◆ DOCUMENT SECTION:
++++
Nothing
#' Term frequency of Tokens
#'
#' `step_tf()` creates a *specification* of a recipe step that will convert a
#' [`token`][tokenlist()] variable into multiple variables containing the token
#' counts.
#'
#' @template args-recipe
#' @template args-dots
#' @template args-role_predictors
#' @template args-trained
#' @template args-columns
#' @param weight_scheme A character determining the weighting scheme for the
#' term frequency calculations. Must be one of "binary", "raw count", "term
#' frequency", "log normalization" or "double normalization". Defaults to "raw
#' count".
#' @param weight A numeric weight used if `weight_scheme` is set to "double
#' normalization". Defaults to 0.5.
#' @param vocabulary A character vector of strings to be considered.
#' @param res The words that will be used to calculate the term frequency will
#' be stored here once this preprocessing step has be trained by
#' [prep.recipe()].
#' @template args-prefix
#' @template args-keep_original_cols
#' @template args-skip
#' @template args-id
#'
#' @template returns
#'
#' @details
#'
#' It is strongly advised to use [step_tokenfilter] before using [step_tf] to
#' limit the number of variables created, otherwise you might run into memory
#' issues. A good strategy is to start with a low token count and go up
#' according to how much RAM you want to use.
++++
◆ RECORDS PROVIDED:
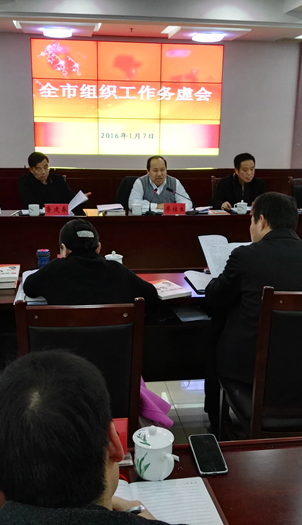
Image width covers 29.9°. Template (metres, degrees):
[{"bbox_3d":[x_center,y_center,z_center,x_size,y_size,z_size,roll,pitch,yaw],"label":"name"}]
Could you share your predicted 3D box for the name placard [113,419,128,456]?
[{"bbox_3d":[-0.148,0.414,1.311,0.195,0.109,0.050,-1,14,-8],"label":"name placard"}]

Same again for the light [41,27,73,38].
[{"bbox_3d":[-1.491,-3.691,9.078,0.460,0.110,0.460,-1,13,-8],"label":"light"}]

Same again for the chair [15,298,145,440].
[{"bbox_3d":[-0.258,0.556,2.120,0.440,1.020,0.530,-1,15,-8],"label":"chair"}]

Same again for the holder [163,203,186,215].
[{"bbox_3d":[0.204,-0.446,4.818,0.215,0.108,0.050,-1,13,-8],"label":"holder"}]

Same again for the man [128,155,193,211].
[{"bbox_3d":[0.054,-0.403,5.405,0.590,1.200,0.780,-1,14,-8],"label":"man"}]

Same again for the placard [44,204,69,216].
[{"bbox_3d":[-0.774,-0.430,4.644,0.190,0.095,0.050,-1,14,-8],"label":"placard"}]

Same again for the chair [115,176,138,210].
++++
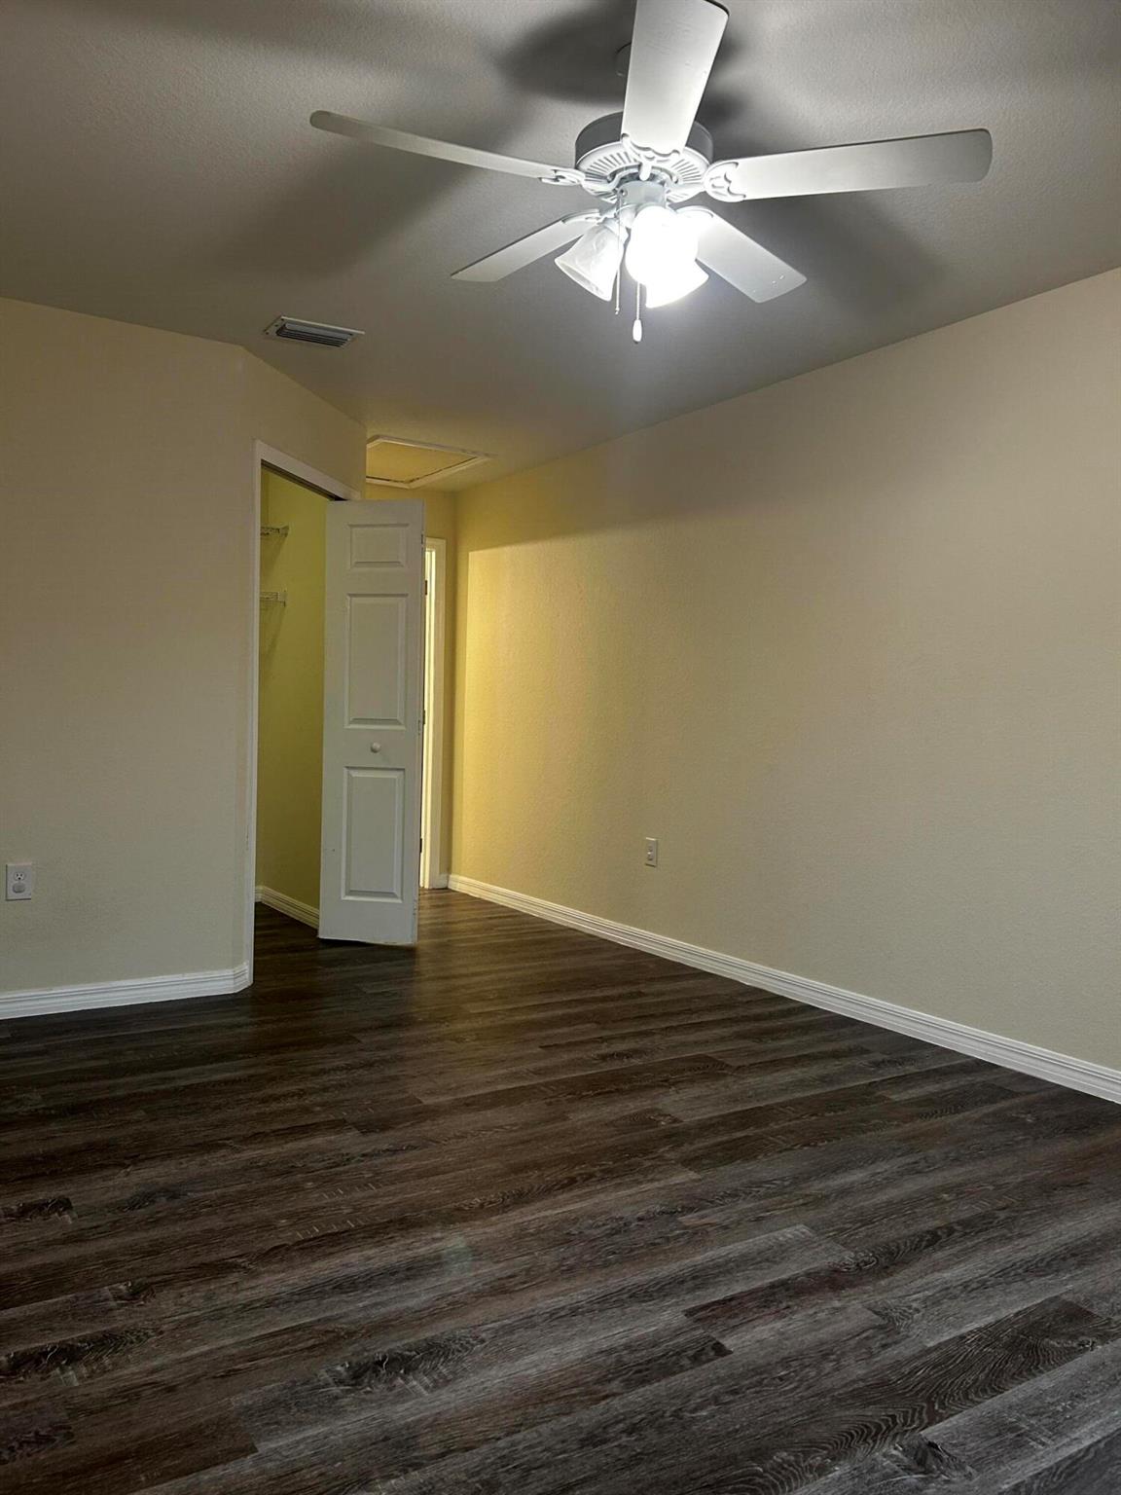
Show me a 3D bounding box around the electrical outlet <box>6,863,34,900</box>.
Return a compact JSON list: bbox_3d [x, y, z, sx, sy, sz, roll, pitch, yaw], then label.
++++
◆ TASK PROMPT:
Please copy out word for word everything in the term frequency documentation above from "#' @param vocabulary" down to "#' [prep.recipe()].".

◆ RESULT BELOW:
#' @param vocabulary A character vector of strings to be considered.
#' @param res The words that will be used to calculate the term frequency will
#' be stored here once this preprocessing step has be trained by
#' [prep.recipe()].